----- Exercise text -----
Shear Stress Regulates TRPV4 Channel Clustering and Translocation from Adherens Junctions to the Basal Membrane

Localized Ca2+ influx via TRPV4 on the surface of endothelial cells greatly influences endothelial adaptation to blood flow, but how mechanical stress from blood flow controls TRPV4 integration into this physiological function is not fully understood. Here, we studied the spatial organization of TRPV4 and its relationship to the adherens junction component beta-catenin using single-and dual-color direct stochastic optical reconstruction microscopy (dSTORM). In non-stimulated endothelial cells, TRPV4 is clustered in small protein islands, as is beta-catenin. Using dual-color imaging, we found that TRPV4 and beta-catenin reside in similar islands and can be found at both the basolateral and basal membranes. Following shear stress stimulation, TRPV4 molecules formed smaller clusters, with the majority residing outside of clusters. Further shear stress stimulation changed the molecular distribution of TRPV4 molecules, limiting them to the basal membrane. This redistribution and the smaller clusters resulted in the segregation of TRPV4 from beta-catenin. Furthermore, TRPV4 trafficking was controlled by focal adhesion kinase and activation of the alpha 5 beta 1 integrin. These highly differentiated spatial redistributions suggest that mechanotransduction of blood flow is controlled via a more complex hierarchy than previously thought.
----- Supplied material -----
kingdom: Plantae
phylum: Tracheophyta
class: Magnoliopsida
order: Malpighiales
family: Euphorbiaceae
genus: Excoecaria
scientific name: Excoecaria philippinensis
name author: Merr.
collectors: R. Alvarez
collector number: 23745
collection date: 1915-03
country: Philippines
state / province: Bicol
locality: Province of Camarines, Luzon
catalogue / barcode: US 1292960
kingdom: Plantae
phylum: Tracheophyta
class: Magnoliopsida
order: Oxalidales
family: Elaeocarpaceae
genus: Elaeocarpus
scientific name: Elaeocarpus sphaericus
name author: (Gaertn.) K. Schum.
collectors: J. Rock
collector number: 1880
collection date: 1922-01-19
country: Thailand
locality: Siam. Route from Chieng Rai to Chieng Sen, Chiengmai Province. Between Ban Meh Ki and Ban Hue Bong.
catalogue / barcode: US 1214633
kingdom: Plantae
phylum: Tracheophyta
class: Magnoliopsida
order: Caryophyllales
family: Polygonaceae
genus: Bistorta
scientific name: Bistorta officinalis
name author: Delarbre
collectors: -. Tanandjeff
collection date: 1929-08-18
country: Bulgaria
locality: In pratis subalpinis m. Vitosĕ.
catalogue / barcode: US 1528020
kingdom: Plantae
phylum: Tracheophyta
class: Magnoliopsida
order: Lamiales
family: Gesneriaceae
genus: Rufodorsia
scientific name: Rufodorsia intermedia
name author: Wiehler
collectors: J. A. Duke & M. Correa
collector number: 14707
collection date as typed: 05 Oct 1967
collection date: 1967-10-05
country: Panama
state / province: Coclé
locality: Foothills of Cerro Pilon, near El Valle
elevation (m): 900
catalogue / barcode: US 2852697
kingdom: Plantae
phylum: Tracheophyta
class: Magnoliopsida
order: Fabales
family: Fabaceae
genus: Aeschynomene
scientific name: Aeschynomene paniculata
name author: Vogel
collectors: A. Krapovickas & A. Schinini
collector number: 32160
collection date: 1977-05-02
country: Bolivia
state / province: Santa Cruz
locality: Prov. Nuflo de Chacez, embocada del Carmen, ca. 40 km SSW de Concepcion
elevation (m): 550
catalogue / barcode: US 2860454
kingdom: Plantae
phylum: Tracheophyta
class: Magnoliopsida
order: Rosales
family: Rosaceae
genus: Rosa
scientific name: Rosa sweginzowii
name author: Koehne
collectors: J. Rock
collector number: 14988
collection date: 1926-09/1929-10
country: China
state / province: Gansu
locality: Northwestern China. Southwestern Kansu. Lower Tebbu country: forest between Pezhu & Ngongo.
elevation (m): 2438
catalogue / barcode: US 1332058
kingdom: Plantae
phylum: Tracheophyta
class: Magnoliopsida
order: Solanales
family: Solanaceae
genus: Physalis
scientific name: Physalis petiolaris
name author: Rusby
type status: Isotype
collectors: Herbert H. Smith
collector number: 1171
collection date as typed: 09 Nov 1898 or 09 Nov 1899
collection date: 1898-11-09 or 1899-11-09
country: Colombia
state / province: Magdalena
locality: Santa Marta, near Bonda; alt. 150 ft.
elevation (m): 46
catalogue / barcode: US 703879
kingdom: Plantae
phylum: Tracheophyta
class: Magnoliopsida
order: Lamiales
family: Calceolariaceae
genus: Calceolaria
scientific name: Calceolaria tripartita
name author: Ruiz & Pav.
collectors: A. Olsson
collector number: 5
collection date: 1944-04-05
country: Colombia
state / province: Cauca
-----
Brief A — List every protein named in the passage on TRPV4 clustering.
Brief B — In the passage on TRPV4 clustering, what microscopy method was used to study TRPV4 and beta-catenin?

Answer A — TRPV4, beta-catenin, focal adhesion kinase, alpha 5 beta 1 integrin

Answer B — Single- and dual-color direct stochastic optical reconstruction microscopy (dSTORM).